Brand: Ben and Jerry’s
Agency: Ogilvy & Mather Singapore
Work: "Hugs," "Purple Caterpillar," "Recipe Book," "Whale Cow"
Tham was eating a pint of Cherry Garcia when the idea for this psychedelic print campaign came to him. "Everything was so slick at the time," he recalls. "If it’s too slick, it’s not Ben and Jerry’s. And we thought, why don’t we do this for real? Forget about illustration, that’s too easy. We built it by hand."
"Each set was built in our art director’s apartment," he explains. "His girlfriend was going ballistic."
What lesson did he take from this? "To do great work, we not only have to believe in the product, but be steeped in it," he says. "We have to interrogate it until it surrenders its strengths. Only with this deep belief will you then have the vitality that you put into the work."
Agency: Ogilvy & Mather Sydney
Work: Share a Coke
The Australian Coke promotion that became a global phenomenon worked because it tapped into the universal desire to be famous, says Tham. "People love to hear their name, let alone have it written. Something magical happens, because that’s your brand, and you’re associating it with Coke." Now people in more than 70 countries can get their names custom-printed on the bottle.

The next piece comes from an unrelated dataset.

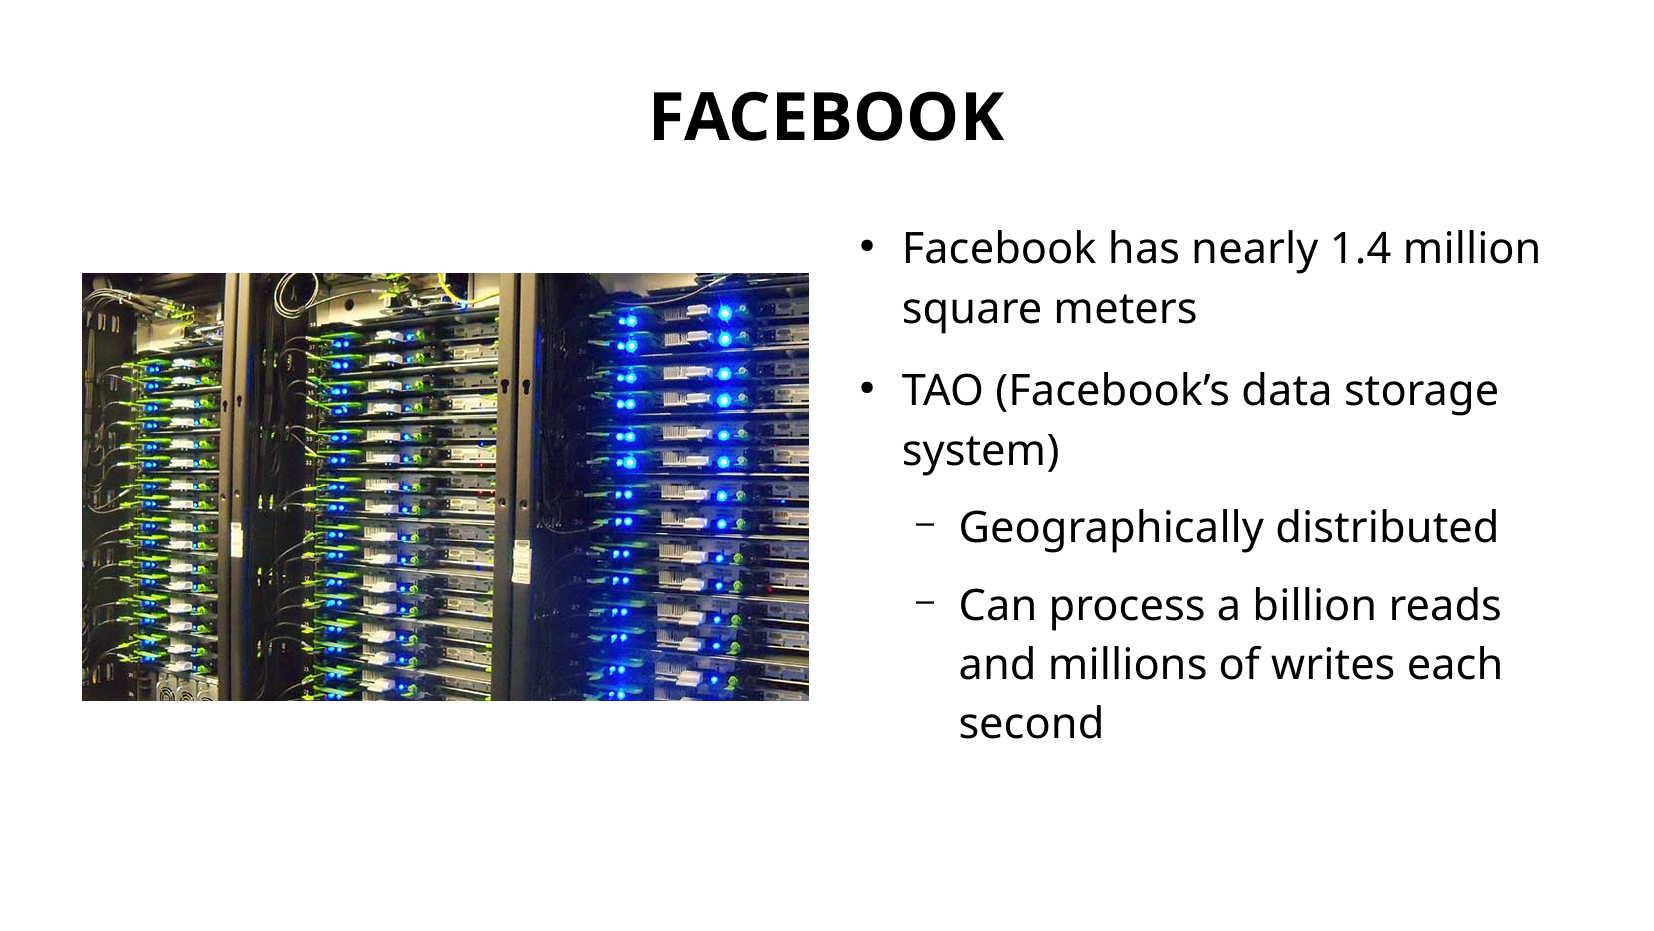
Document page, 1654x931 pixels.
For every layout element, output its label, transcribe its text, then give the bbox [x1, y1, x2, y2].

"We are all salesmen here," he says. "Let’s not forget our role – deploying art, music, writing in the service of our brands." This promotion "put Coca-Cola sales back on track for the first time in over 10 years. Today, we’re still running this. I think it’s going to stick around for a long time."
Agency: Ogilvy & Mather Brazil
Work: "Real Beauty Sketches"
This film succeeded by tapping into the social media zeitgeist of the time, said Tham. "People were so moved by this film, that they thought, ‘I want to share it with my loved ones,’ ‘I want to share it with my girlfriends or boyfriends,’ and then it went viral."
"We started the Campaign for Real Beauty in 2004," he recalls. "Unilever found the startling truth, that only 4% of women use the word ‘beautiful’ to describe themselves. What started as an insight — we called it insight then, today we call it data — has given us great leverage, and who knows where this will take us. Because this is transformative. This brand platform is huge. It’s big enough for humanity to sit on."